(Stored entries)
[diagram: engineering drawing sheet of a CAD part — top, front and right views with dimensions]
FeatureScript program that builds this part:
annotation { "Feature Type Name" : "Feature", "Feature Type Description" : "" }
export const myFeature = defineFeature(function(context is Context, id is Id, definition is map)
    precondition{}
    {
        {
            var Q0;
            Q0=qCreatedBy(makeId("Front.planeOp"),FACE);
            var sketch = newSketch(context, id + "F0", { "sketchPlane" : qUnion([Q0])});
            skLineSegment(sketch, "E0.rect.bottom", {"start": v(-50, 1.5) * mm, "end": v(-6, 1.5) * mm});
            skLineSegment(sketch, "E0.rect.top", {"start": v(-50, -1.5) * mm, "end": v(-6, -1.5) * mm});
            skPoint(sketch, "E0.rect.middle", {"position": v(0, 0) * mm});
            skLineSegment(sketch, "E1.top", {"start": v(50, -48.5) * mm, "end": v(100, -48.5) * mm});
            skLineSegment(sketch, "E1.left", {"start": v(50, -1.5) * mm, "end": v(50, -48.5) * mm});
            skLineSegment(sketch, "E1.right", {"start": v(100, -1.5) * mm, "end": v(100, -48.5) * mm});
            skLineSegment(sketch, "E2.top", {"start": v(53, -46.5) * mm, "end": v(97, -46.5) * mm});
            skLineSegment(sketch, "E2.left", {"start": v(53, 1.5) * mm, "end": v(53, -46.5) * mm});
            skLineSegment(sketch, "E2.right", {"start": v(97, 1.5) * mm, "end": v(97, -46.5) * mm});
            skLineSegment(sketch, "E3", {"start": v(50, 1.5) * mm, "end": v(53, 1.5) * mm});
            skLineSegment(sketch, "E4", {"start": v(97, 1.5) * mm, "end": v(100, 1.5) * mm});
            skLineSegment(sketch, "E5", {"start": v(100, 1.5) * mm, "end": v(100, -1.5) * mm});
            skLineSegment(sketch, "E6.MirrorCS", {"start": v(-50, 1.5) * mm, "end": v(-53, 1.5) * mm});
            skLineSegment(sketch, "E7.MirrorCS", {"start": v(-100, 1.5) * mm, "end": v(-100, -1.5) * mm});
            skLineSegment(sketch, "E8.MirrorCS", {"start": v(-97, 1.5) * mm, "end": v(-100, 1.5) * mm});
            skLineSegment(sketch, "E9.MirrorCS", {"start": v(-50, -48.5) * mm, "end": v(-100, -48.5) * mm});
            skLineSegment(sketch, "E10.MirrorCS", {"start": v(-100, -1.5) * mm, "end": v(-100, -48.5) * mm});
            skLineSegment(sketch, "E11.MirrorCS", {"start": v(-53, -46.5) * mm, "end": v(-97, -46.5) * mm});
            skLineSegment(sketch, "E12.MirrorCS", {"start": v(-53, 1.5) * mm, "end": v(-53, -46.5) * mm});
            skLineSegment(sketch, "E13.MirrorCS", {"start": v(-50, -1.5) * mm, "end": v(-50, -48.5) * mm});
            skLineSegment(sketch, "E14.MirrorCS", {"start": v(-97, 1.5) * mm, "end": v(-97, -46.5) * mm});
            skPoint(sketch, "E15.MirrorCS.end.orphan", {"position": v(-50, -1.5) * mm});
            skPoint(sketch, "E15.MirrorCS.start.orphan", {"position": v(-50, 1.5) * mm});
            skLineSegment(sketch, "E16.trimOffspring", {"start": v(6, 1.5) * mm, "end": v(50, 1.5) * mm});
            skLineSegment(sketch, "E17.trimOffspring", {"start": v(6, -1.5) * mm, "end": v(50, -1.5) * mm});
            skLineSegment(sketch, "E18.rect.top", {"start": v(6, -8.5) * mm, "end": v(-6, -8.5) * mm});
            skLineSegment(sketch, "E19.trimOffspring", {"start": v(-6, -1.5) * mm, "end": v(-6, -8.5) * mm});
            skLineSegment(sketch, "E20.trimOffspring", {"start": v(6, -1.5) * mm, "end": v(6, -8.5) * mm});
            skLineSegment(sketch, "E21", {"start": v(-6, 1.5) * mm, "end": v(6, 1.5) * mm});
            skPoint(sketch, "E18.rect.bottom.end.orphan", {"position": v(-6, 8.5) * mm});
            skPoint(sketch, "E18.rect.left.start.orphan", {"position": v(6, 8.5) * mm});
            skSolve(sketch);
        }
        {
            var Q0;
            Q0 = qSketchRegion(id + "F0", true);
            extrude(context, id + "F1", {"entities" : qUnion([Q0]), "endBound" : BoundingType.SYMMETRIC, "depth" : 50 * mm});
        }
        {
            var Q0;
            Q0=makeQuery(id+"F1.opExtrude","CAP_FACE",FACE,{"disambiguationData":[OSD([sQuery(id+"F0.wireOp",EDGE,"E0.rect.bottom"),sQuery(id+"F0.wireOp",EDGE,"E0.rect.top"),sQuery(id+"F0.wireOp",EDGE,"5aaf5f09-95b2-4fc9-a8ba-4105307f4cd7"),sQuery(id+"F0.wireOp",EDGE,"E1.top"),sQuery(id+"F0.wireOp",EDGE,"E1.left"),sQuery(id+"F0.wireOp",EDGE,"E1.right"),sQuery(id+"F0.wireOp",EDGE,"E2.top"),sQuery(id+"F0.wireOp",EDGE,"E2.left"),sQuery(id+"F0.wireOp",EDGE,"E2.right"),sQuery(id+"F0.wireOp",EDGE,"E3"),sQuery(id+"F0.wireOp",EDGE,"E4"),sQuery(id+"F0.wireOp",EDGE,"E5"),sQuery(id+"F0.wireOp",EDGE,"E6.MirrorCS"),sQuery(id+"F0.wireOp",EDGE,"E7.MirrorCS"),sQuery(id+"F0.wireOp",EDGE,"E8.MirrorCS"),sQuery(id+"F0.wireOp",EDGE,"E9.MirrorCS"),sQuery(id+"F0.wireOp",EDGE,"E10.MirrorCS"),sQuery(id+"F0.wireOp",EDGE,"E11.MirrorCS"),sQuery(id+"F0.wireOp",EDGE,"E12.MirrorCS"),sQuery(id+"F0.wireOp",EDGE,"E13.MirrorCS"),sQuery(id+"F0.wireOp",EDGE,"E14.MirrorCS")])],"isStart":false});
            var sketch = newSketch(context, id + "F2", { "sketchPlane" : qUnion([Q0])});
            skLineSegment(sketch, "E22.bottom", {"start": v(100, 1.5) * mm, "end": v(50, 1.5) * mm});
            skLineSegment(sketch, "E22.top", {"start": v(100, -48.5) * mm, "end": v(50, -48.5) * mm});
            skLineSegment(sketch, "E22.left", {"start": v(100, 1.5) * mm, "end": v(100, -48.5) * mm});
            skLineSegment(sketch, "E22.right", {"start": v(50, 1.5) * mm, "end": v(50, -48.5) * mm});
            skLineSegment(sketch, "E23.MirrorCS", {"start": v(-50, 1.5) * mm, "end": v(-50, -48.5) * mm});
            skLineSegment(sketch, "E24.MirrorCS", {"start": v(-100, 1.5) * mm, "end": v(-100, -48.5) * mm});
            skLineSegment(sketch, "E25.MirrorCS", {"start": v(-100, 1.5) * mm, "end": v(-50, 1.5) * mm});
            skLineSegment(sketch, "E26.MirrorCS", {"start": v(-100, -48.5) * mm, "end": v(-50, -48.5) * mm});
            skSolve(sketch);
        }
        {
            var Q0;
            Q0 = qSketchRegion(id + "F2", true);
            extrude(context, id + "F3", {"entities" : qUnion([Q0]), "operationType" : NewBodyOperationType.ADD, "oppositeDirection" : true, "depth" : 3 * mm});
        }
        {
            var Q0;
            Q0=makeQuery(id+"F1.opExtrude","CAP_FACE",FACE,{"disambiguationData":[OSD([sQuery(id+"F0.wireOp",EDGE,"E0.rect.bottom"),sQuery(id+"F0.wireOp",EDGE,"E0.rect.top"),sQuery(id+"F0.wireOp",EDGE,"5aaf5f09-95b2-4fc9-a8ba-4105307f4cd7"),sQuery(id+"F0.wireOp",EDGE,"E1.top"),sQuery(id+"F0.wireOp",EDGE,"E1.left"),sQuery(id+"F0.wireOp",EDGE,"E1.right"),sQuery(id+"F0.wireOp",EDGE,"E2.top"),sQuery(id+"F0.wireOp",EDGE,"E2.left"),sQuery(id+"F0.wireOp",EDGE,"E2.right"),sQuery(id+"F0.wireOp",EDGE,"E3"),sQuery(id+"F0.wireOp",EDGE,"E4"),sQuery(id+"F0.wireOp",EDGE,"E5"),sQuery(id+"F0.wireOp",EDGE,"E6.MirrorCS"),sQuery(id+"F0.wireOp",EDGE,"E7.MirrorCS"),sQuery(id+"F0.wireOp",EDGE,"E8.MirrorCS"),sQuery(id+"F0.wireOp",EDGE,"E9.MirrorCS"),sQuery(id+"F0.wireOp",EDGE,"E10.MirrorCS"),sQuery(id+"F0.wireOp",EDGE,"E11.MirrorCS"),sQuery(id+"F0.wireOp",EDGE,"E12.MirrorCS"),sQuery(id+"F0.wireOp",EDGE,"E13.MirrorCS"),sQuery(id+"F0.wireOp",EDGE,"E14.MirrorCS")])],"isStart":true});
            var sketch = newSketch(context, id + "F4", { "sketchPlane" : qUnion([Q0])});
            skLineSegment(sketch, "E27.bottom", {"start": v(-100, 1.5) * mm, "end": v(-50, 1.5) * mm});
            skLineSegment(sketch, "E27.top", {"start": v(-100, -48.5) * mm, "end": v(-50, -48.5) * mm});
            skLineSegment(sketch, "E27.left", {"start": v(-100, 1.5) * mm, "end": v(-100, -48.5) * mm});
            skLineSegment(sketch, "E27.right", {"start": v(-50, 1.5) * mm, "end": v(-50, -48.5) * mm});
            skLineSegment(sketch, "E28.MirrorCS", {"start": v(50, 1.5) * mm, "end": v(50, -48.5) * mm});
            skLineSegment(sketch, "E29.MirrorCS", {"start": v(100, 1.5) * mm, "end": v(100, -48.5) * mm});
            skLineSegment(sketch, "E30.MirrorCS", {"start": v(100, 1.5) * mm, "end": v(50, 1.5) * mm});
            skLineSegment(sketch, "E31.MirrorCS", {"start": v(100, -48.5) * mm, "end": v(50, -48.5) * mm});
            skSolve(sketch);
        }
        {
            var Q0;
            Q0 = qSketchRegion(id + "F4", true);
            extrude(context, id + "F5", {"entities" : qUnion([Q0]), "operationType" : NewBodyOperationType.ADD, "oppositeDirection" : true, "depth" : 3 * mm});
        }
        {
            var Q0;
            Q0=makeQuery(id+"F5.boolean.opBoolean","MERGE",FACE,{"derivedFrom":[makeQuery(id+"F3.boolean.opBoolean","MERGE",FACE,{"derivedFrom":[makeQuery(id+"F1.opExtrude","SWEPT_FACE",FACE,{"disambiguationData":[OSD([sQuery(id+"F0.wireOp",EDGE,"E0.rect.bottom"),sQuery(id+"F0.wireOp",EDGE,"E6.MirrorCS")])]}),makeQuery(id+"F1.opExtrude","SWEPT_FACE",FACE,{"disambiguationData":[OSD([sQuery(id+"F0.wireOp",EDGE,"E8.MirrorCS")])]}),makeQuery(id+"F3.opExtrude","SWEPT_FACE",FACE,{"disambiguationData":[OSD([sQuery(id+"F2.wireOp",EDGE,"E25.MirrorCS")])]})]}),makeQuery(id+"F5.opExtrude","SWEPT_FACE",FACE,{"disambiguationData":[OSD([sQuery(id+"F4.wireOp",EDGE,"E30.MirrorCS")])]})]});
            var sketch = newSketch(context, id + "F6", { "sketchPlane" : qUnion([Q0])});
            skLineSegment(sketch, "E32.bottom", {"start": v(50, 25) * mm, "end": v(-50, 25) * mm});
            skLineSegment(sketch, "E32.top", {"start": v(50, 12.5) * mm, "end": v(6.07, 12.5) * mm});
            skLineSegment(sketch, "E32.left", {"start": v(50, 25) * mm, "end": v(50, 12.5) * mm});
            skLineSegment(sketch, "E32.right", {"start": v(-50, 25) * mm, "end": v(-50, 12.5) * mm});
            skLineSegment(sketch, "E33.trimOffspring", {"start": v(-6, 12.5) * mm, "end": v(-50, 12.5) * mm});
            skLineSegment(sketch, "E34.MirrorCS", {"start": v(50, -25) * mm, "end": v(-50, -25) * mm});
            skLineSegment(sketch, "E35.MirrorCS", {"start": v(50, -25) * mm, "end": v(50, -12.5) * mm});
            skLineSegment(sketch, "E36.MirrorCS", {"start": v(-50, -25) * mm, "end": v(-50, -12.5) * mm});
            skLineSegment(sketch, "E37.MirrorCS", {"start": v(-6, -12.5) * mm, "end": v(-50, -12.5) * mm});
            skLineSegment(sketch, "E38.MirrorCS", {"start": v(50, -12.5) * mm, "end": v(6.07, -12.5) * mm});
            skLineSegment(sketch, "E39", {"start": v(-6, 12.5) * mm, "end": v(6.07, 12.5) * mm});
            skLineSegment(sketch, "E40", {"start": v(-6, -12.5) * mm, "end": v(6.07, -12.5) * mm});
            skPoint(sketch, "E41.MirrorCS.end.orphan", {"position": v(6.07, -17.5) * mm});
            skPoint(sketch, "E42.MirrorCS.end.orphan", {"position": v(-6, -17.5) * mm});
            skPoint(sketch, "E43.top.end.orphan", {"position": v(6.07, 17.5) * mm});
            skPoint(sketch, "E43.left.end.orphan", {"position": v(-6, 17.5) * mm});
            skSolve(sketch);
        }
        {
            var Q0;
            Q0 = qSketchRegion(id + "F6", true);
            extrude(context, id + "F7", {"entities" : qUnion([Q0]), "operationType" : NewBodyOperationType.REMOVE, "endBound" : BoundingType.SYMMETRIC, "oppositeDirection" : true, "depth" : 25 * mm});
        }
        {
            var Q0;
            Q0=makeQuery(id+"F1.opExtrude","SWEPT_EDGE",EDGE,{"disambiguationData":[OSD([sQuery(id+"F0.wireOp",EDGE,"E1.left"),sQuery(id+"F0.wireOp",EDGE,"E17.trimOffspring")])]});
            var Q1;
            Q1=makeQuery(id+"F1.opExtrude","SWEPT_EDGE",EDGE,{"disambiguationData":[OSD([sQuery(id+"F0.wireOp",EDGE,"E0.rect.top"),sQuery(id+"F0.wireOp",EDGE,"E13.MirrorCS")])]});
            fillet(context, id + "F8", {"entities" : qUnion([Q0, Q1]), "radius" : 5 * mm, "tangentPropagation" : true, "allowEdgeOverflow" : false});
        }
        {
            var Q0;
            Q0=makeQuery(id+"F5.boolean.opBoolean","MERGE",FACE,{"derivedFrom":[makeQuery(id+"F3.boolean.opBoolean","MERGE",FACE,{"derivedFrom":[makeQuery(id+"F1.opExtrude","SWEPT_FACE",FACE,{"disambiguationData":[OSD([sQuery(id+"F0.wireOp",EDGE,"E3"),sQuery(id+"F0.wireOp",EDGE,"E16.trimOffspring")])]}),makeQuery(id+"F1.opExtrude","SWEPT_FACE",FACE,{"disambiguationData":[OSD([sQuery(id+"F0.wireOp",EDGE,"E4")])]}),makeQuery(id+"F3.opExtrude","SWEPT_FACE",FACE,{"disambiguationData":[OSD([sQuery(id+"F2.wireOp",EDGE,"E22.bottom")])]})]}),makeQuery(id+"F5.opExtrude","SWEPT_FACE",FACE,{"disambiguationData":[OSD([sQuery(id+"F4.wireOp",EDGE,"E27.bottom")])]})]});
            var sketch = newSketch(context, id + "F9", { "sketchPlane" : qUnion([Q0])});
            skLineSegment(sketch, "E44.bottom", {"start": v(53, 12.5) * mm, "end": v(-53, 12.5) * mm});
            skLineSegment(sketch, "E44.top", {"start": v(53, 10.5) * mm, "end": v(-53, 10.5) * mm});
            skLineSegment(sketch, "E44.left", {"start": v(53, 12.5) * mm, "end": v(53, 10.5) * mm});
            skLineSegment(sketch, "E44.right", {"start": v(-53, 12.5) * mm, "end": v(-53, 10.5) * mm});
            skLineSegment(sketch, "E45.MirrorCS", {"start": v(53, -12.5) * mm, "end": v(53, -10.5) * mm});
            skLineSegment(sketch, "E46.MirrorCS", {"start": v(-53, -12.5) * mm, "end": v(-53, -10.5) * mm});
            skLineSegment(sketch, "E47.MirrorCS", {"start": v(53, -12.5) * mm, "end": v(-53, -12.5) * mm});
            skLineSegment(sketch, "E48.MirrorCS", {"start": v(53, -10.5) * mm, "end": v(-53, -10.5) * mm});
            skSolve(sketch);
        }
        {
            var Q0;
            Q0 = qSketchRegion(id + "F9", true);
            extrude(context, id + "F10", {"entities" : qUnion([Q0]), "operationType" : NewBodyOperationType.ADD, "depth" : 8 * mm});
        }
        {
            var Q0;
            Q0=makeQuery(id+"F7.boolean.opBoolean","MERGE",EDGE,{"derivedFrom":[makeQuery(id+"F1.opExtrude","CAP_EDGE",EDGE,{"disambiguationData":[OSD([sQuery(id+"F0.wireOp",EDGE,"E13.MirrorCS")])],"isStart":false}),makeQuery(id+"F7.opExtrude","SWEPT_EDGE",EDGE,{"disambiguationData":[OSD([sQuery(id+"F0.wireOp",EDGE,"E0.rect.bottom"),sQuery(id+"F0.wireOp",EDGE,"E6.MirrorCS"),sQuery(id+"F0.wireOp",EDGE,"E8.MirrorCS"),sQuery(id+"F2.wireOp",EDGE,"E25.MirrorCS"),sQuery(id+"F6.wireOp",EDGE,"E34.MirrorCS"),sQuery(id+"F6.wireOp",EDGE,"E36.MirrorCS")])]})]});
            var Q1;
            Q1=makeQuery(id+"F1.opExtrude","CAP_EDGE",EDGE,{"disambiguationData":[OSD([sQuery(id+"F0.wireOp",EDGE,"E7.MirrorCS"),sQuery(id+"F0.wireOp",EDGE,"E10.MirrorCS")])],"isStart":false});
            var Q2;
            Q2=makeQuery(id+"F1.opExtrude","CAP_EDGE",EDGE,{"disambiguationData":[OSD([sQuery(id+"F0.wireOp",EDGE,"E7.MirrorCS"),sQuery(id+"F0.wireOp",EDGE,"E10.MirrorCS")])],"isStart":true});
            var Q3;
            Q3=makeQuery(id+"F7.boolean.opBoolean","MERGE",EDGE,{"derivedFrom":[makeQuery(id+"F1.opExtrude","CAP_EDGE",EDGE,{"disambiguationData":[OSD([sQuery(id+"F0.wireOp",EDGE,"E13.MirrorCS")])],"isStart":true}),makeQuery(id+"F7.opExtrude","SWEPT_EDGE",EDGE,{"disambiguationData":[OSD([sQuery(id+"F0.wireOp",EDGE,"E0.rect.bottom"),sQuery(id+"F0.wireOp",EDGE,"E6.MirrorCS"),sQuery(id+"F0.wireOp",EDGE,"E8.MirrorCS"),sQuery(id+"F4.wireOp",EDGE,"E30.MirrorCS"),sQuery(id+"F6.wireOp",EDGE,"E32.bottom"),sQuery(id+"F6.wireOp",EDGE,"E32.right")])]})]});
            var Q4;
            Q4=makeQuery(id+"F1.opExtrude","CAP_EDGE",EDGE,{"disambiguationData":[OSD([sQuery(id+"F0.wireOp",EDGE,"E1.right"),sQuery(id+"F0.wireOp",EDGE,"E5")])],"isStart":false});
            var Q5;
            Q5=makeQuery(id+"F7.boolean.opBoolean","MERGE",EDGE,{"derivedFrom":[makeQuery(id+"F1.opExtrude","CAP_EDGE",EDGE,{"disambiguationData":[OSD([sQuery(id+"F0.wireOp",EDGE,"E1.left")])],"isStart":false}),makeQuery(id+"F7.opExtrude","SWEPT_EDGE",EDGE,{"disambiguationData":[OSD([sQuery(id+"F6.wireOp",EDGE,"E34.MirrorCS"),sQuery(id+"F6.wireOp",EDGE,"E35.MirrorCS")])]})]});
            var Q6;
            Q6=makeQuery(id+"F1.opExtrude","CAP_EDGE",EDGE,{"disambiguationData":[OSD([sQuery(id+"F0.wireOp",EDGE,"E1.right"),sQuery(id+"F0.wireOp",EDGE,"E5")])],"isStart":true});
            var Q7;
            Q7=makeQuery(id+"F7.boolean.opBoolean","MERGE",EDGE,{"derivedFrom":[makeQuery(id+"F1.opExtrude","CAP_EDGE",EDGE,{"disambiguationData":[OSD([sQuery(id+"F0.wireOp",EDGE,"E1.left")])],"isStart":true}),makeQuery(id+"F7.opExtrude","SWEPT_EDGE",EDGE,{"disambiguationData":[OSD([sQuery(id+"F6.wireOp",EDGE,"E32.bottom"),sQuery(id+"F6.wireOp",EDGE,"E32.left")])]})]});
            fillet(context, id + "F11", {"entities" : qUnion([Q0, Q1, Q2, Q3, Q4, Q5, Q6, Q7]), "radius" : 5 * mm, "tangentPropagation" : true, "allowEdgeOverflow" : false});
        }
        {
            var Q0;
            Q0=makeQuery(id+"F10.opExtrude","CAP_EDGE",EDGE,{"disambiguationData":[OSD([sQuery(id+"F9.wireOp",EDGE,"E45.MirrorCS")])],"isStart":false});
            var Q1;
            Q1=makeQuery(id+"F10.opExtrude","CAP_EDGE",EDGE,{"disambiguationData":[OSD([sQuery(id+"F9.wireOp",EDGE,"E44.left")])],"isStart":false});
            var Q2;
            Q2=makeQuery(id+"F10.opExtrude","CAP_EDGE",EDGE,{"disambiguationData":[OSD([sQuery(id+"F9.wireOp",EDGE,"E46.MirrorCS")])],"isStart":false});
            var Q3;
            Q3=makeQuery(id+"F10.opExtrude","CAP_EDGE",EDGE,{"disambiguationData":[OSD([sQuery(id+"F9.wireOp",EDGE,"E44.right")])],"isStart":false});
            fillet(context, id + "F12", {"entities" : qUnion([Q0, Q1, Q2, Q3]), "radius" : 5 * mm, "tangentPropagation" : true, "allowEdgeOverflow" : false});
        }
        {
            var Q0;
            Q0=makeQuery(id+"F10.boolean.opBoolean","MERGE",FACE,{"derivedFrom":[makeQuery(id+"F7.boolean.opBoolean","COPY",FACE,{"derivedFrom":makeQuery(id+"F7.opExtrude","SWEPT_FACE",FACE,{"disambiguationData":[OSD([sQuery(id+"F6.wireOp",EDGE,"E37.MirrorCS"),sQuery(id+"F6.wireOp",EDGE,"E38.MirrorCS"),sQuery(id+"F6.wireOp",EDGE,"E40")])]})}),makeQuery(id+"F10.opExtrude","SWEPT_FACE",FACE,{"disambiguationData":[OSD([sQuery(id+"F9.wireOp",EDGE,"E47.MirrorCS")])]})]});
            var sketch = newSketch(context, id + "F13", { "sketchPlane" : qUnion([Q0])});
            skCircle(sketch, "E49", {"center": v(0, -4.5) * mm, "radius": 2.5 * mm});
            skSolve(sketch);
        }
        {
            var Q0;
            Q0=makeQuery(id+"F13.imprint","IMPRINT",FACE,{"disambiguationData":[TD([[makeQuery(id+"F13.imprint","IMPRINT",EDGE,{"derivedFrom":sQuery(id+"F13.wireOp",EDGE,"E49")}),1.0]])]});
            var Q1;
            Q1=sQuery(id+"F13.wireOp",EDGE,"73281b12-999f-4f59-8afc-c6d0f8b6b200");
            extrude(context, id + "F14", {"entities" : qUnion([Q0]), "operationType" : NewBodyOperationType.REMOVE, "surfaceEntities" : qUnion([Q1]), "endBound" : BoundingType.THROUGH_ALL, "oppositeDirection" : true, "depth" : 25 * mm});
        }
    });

Exercise task:
Please locate every line in the entries above that contains the string "position", and copy each one. Case counts.

Written solution:
            skPoint(sketch, "E0.rect.middle", {"position": v(0, 0) * mm});
            skPoint(sketch, "E15.MirrorCS.end.orphan", {"position": v(-50, -1.5) * mm});
            skPoint(sketch, "E15.MirrorCS.start.orphan", {"position": v(-50, 1.5) * mm});
            skPoint(sketch, "E18.rect.bottom.end.orphan", {"position": v(-6, 8.5) * mm});
            skPoint(sketch, "E18.rect.left.start.orphan", {"position": v(6, 8.5) * mm});
            skPoint(sketch, "E41.MirrorCS.end.orphan", {"position": v(6.07, -17.5) * mm});
            skPoint(sketch, "E42.MirrorCS.end.orphan", {"position": v(-6, -17.5) * mm});
            skPoint(sketch, "E43.top.end.orphan", {"position": v(6.07, 17.5) * mm});
            skPoint(sketch, "E43.left.end.orphan", {"position": v(-6, 17.5) * mm});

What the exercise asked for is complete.